• **Your task**: Reproduce the text of every item below word for word, and leave the pictures out of your answer.

• **Records to use**:
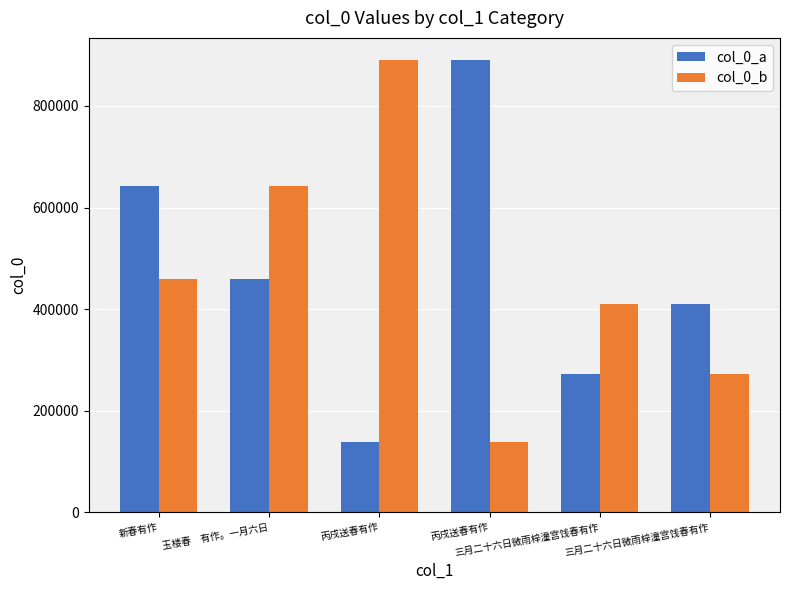

What is the difference between the maximum and minimum values in the col_0_a series?

751230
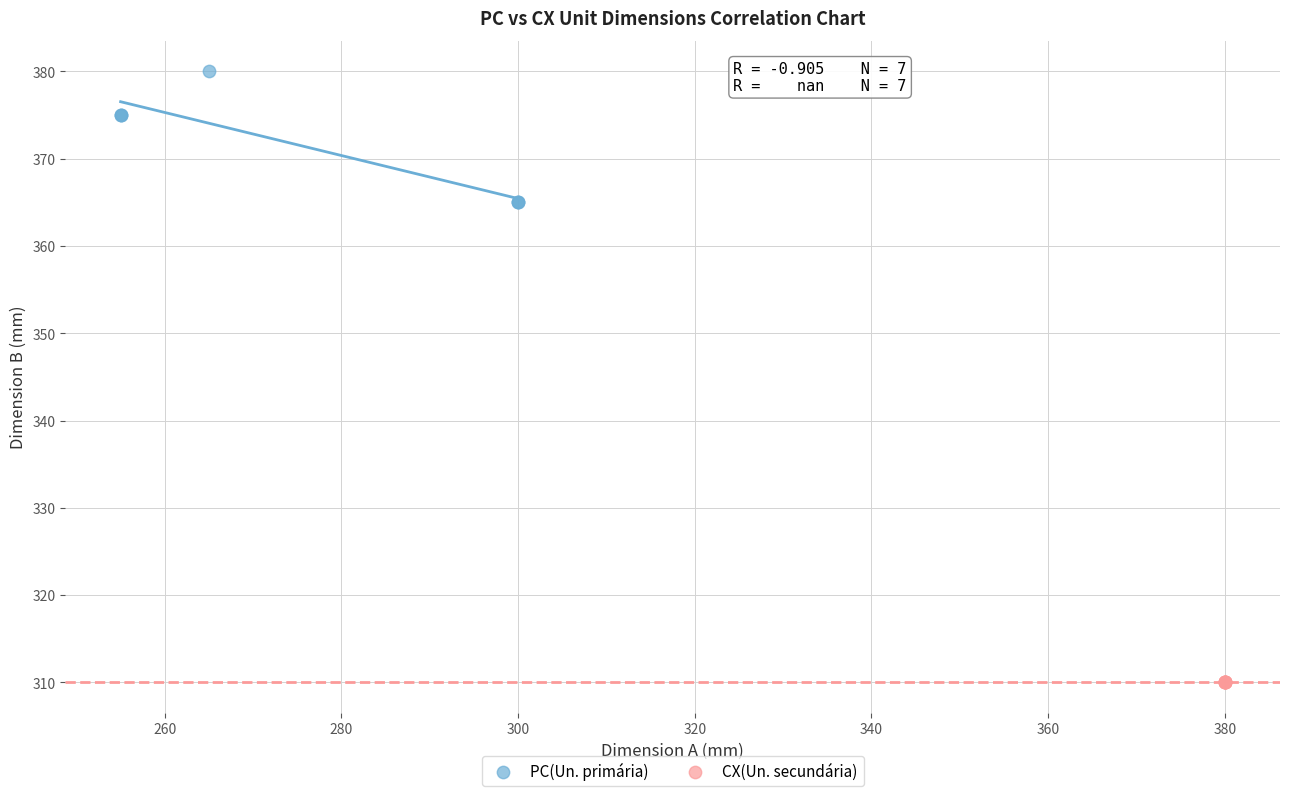

Which series contains the highest Y value?

PC(Un. primária)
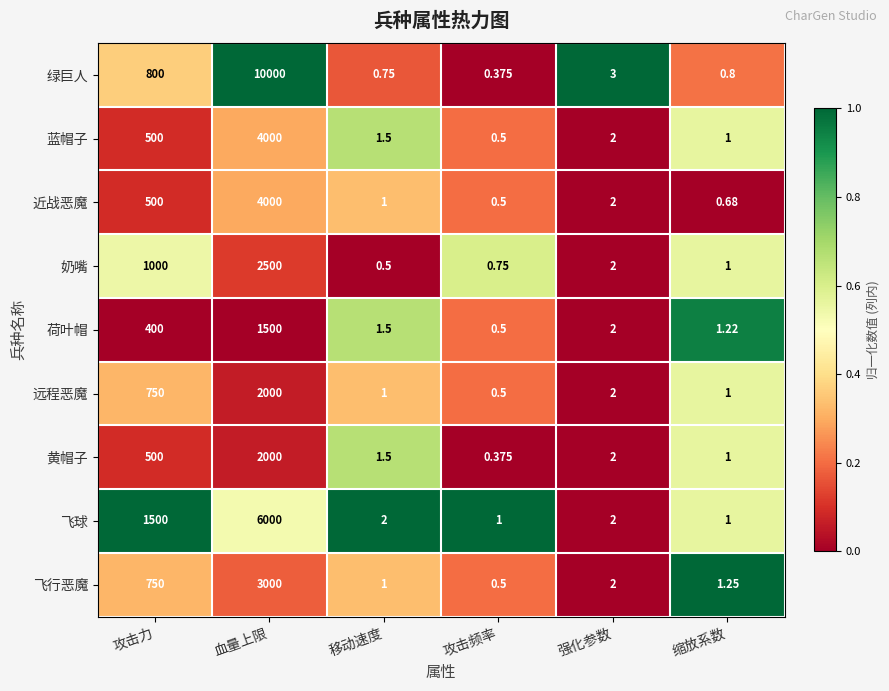

Which series has the largest range (max minus min)?

绿巨人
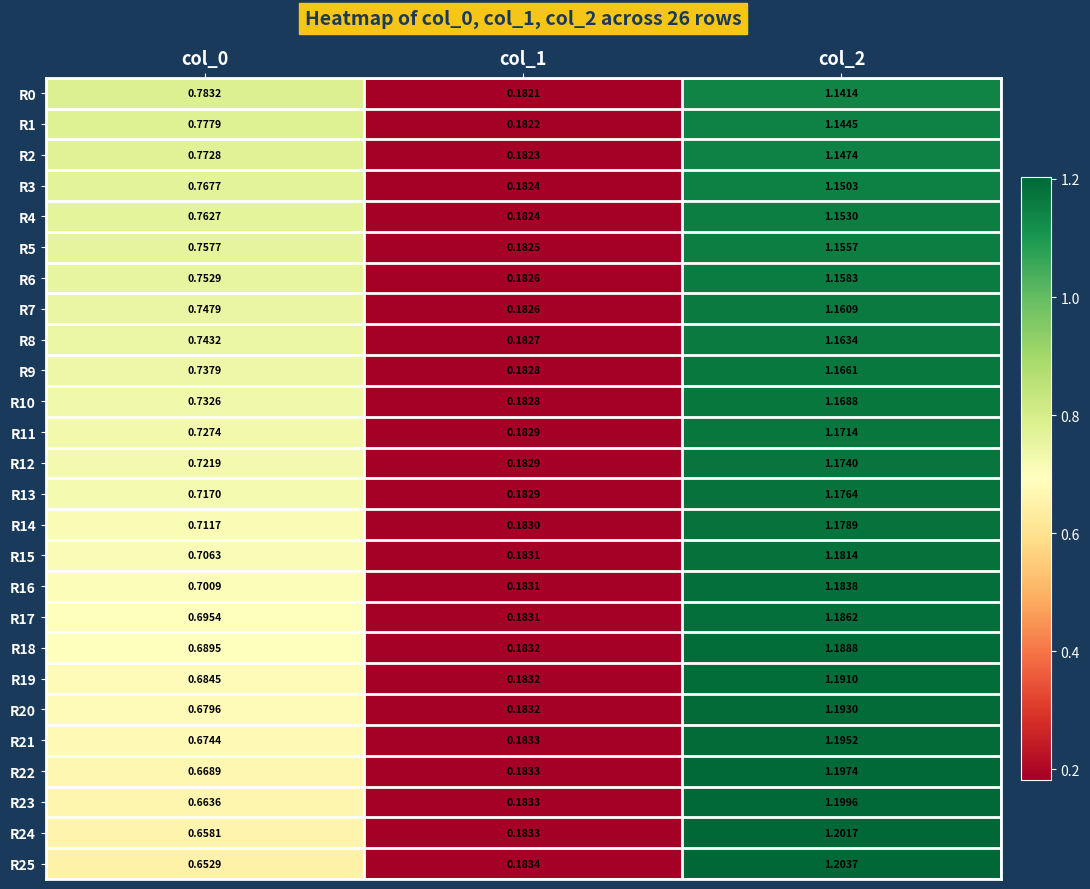

How many categories are shown in the chart?

3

• **Exercise response**:
What is the difference between the maximum and minimum values in the col_0_a series?

751230

Which series contains the highest Y value?

PC(Un. primária)

Which series has the largest range (max minus min)?

绿巨人

How many categories are shown in the chart?

3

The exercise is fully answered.